Skills England Publishes Operational Rulebook for Reformed Apprenticeship Assessment
The new requirements document sets out how assessment organisations must build apprenticeship assessment plan, and brings the generic performance descriptors for Levels 2 to 7 into public view.
Skills England has today (19 June) published its Requirements and guidance for apprenticeship assessment, the document that assessment organisations (AOs) must follow when designing apprenticeship assessment plans (AAPs) under the reformed system. It replaces Skills England’s withdrawn interim guidance and puts operational detail behind the assessment principles the Department for Education set out in February 2025.
The publication is accompanied by two annexes: definitions of the available assessment methods, and, significantly, the generic performance descriptor tables for Levels 2 to 7. Together, they give the sector the first full view of the architecture that the revised plans will be built on.
A new plan architecture
Under the reformed model, AAPs are built around assessment outcomes, broad statements describing how an apprentice demonstrates occupational competence, with each knowledge and skill statement mapped to a single outcome. AOs then design assessments that fully cover every outcome.
Sitting alongside these are the new performance descriptors, which set the level required for a pass and a distinction across six categories: applied knowledge, applied skills, regulatory and procedural awareness, communication and collaboration, information use and decision making, and responsibility and autonomy. There is one generic set for each level from 2 to 7, refined per occupation. Skills England stresses these are not marking grids, apprentices are not assessed directly against them, but a shared reference point to support comparable outcomes across different AOs.
The guidance also formalises content sampling, allowing AOs to assess across the full range of knowledge and skills over time rather than testing every statement in every version, provided all mandatory content and all assessment outcomes are always covered.
One mandatory method, plus options
Each AAP will specify a single mandatory assessment method that must appear in every version of an assessment, with AOs free to select additional methods from a defined list spanning demonstration and observation; interview, professional discussion and Q&A; written assessment and project; and portfolio, showcase and journal. The intent is to guarantee one common feature across every apprentice’s assessment while leaving AOs room to design proportionate approaches.
Confirming the wider reforms
The document also pins down detail on changes already signalled across the past year:
- Grading is pass or distinction, with the merit grade removed. Skills England says inconsistent use of merit across standards created problems of fairness and clarity, and that standardising grades addresses this.
- Employers alone verify behaviours, drawing on existing supervision and review processes, and behaviours do not count toward the grade, though a certificate cannot be issued without employer confirmation that all required behaviours have been demonstrated.

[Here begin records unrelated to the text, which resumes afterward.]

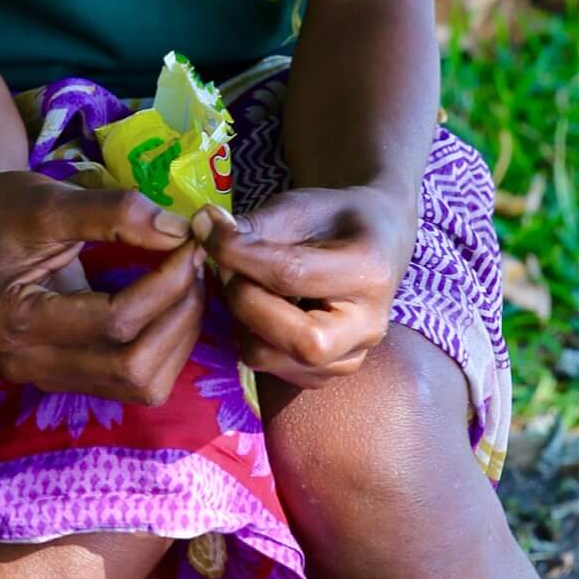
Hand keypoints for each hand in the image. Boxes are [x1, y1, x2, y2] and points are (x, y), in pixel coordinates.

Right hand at [0, 169, 204, 405]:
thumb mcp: (49, 199)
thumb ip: (115, 213)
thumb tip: (182, 231)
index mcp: (16, 321)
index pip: (114, 322)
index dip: (164, 285)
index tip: (189, 244)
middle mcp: (28, 364)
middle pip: (131, 368)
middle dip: (178, 317)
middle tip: (195, 266)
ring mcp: (44, 376)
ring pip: (137, 386)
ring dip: (176, 338)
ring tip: (187, 285)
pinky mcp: (62, 374)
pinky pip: (127, 381)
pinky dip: (161, 348)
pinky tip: (169, 307)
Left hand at [191, 185, 416, 386]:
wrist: (375, 242)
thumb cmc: (335, 219)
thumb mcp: (300, 205)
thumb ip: (255, 224)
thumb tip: (203, 228)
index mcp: (368, 272)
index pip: (292, 273)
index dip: (238, 252)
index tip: (205, 227)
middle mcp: (368, 326)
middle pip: (298, 339)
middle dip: (246, 300)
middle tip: (228, 266)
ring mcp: (351, 356)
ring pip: (275, 360)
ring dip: (243, 322)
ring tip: (243, 284)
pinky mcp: (327, 373)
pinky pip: (272, 370)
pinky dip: (252, 338)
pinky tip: (259, 306)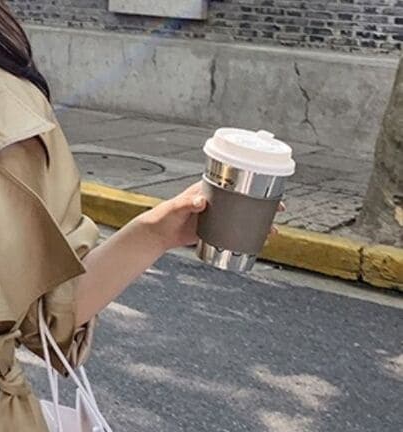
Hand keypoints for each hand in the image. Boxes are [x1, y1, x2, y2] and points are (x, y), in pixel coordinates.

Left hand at [135, 179, 286, 253]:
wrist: (157, 233)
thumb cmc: (165, 216)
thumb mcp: (177, 208)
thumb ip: (187, 203)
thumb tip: (200, 201)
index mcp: (211, 190)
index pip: (238, 183)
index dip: (256, 185)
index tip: (271, 190)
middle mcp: (217, 202)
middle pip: (245, 201)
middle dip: (264, 206)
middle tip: (279, 212)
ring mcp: (216, 216)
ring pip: (242, 217)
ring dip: (258, 224)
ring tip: (272, 232)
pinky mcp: (213, 230)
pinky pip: (233, 232)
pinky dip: (244, 237)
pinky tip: (256, 242)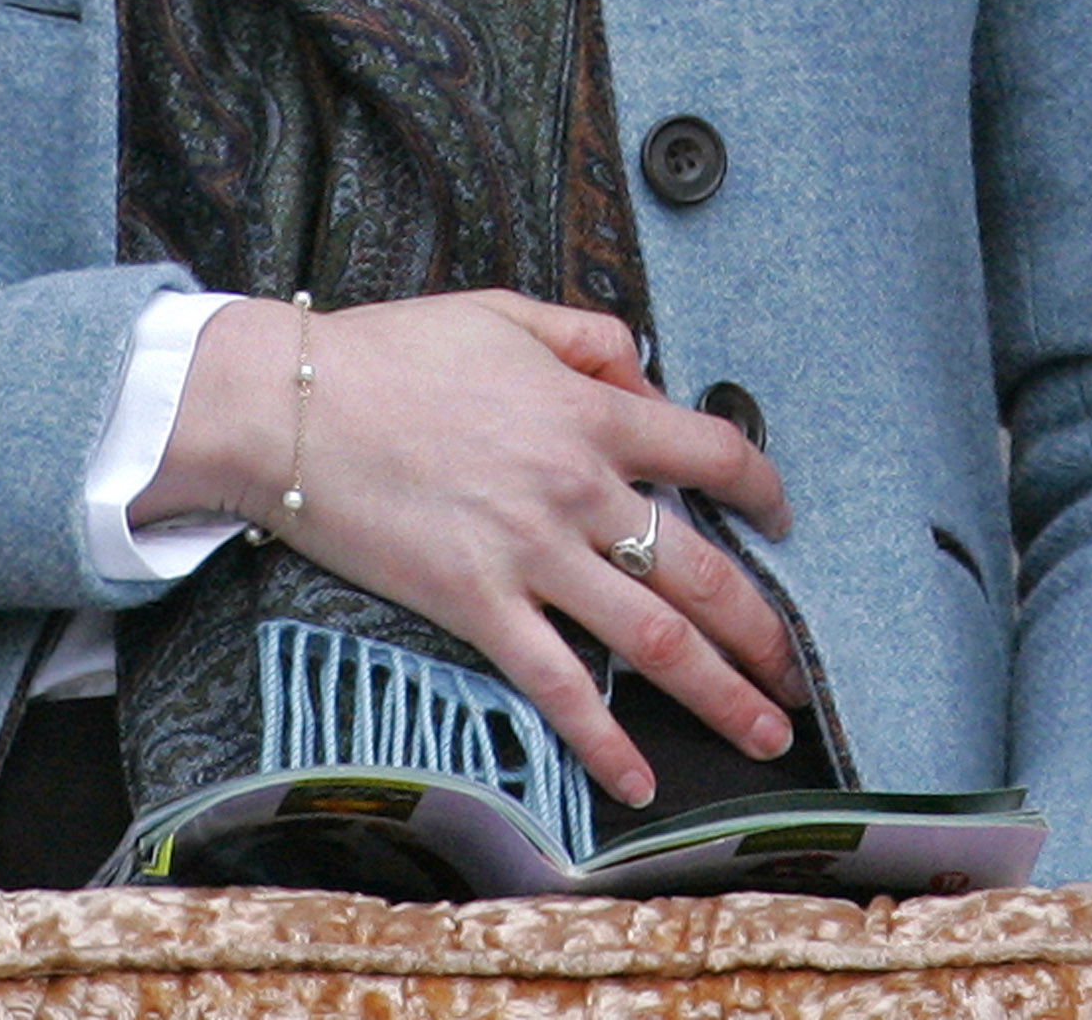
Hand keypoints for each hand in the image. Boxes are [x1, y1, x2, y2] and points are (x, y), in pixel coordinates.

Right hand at [140, 287, 806, 807]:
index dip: (762, 489)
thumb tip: (646, 378)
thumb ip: (588, 338)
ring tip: (766, 731)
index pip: (711, 454)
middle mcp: (577, 488)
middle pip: (703, 569)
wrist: (292, 406)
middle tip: (799, 670)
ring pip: (653, 638)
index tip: (779, 518)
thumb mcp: (502, 311)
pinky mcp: (477, 606)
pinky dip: (604, 740)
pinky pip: (558, 686)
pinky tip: (638, 780)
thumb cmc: (391, 353)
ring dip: (721, 693)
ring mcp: (531, 554)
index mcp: (589, 413)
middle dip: (766, 630)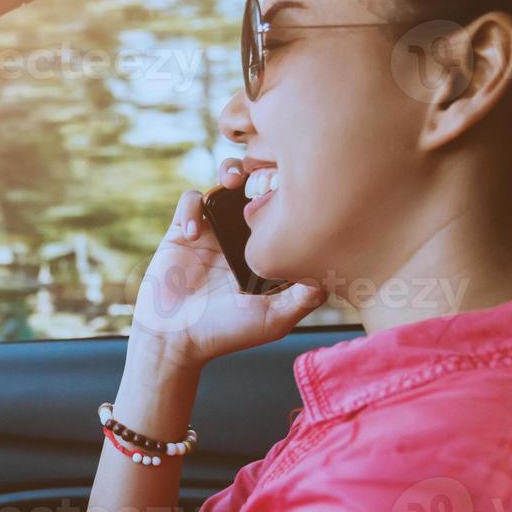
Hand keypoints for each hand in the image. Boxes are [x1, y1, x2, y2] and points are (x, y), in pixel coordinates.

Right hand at [129, 160, 326, 371]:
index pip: (284, 210)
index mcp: (265, 251)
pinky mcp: (182, 232)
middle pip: (258, 185)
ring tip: (233, 181)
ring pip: (224, 183)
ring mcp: (213, 231)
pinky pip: (191, 201)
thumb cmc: (226, 333)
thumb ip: (304, 298)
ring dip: (230, 172)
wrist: (176, 340)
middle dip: (264, 171)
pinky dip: (194, 207)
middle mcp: (241, 236)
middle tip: (266, 178)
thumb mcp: (274, 319)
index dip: (292, 193)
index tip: (296, 193)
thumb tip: (334, 272)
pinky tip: (195, 234)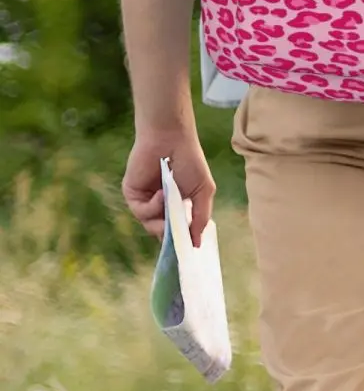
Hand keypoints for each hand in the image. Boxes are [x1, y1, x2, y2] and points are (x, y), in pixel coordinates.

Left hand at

- Mandatory qualifications are mapped to one of three models, ranging from an MQ providing the sole assessment to apprenticeship assessment running alongside it.
- Degree-apprenticeships may use the degree as the sole assessment, graded pass or fail at apprenticeship level while the degree retains its own classification.
These build on the February 2025 principles and the subsequent funding-rule changes, which had already introduced the shift from end-point assessment to flexible “apprenticeship assessment”, renamed “gateway” as “gateway to completion”, and opened the door to providers delivering and marking some assessment.
What happens next
The reforms are being rolled out on a standard-by-standard basis, with revised plans going live by occupation on the Skills England Apprenticeship Finder and existing EPA plans remaining in use until replaced. Apprenticeship assessment is regulated by Ofqual and, for degree-apprenticeships, the Office for Students, through their respective regulatory frameworks. Skills England says today’s document will be reviewed regularly, with any future changes developed in consultation with the sector.